SOURCE PASSAGE:

Cerebellum: The cerebellum plays a central role in motor function. Therefore, motor impairments in AS may arise from cerebellum dysfunction. In AS mice, granule cells, a major cell type in the cerebellum, display decreased tonic inhibition. Additionally, in granule cells of AS mice, the GABA transporter 1 is upregulated. This results in decreased activation of GABA receptors on granule cells, suggesting granule cell activity is not being properly regulated in AS mice. Reducing granule cell activity in the cerebellum of AS mice decreases ataxia symptoms. Additionally, the mTOR pathway plays a role in AS pathology. Specifically in AS mice, Purkinje cells, which are another main cell type in the cerebellum, have an mTOR1 and mTOR2 imbalance. This imbalance has been shown to produce motor dysfunction.

PROBLEMS TO SOLVE:
**A.** From the cerebellum passage, extract everything from "Cerebellum: The cerebellum" down to "produce motor dysfunction.", copying it word for word.
**B.** Continue the passage on the cerebellum in AS, starting right after its final sentence.

INFORMATION SHOWN:
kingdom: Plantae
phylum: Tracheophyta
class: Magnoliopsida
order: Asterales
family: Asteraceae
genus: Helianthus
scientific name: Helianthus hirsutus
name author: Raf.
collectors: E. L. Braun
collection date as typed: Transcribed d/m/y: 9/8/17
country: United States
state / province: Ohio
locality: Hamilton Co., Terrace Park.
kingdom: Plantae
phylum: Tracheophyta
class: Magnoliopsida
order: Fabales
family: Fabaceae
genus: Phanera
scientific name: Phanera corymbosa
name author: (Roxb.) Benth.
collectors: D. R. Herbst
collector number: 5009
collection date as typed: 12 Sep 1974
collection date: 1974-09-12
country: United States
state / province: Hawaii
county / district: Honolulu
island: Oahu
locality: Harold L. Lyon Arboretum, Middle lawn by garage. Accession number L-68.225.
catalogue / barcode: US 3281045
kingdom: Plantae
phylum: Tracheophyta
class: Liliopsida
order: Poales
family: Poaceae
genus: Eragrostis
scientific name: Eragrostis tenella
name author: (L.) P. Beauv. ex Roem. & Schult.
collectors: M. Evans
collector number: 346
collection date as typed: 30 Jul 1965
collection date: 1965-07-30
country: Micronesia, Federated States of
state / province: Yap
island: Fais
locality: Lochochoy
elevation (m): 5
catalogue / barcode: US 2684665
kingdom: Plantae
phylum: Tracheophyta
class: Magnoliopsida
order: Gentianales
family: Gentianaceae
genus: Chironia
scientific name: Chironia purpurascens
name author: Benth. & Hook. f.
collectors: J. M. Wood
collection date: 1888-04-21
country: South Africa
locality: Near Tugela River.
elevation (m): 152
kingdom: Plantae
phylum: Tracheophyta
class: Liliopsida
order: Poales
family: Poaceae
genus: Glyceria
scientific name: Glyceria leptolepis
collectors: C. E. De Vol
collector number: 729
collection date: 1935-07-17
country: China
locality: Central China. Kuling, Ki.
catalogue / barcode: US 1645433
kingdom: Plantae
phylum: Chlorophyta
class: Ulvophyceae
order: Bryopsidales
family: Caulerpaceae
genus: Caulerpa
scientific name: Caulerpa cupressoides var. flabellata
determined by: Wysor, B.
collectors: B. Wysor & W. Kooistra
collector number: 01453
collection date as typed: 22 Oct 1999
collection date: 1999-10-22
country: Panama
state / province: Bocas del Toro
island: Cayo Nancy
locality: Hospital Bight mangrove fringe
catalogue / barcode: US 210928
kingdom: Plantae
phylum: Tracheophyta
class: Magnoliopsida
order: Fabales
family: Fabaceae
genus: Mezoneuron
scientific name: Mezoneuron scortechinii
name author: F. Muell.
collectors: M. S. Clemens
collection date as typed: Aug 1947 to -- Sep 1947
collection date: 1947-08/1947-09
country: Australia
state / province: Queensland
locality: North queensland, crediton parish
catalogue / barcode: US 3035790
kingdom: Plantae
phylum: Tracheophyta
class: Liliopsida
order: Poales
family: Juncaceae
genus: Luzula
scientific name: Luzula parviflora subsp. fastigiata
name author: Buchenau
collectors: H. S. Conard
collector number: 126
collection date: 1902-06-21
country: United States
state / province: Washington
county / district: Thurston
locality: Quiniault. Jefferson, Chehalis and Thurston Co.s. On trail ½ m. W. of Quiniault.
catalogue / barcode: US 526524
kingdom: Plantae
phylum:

ANSWERS TO THIS EXERCISE:
**A.**
Cerebellum: The cerebellum plays a central role in motor function. Therefore, motor impairments in AS may arise from cerebellum dysfunction. In AS mice, granule cells, a major cell type in the cerebellum, display decreased tonic inhibition. Additionally, in granule cells of AS mice, the GABA transporter 1 is upregulated. This results in decreased activation of GABA receptors on granule cells, suggesting granule cell activity is not being properly regulated in AS mice. Reducing granule cell activity in the cerebellum of AS mice decreases ataxia symptoms. Additionally, the mTOR pathway plays a role in AS pathology. Specifically in AS mice, Purkinje cells, which are another main cell type in the cerebellum, have an mTOR1 and mTOR2 imbalance. This imbalance has been shown to produce motor dysfunction.

**B.**
==Prognosis==
The severity of the symptoms associated with Angelman syndrome varies significantly across the population of those affected. Some speech and a greater degree of self-care are possible among the least profoundly affected. Walking and the use of simple sign language may be beyond the reach of the more profoundly affected. Early and continued participation in physical, occupational (related to the development of fine-motor control skills), and communication (speech) therapies are believed to significantly improve the prognosis (in the areas of cognition and communication) of individuals affected by AS. Further, the specific genetic mechanism underlying the condition is thought to correlate to the general prognosis of the affected person. On one end of the spectrum, a mutation to the UBE3A gene is thought to correlate to the least affected, whereas larger deletions on chromosome 15 are thought to correspond to the most affected.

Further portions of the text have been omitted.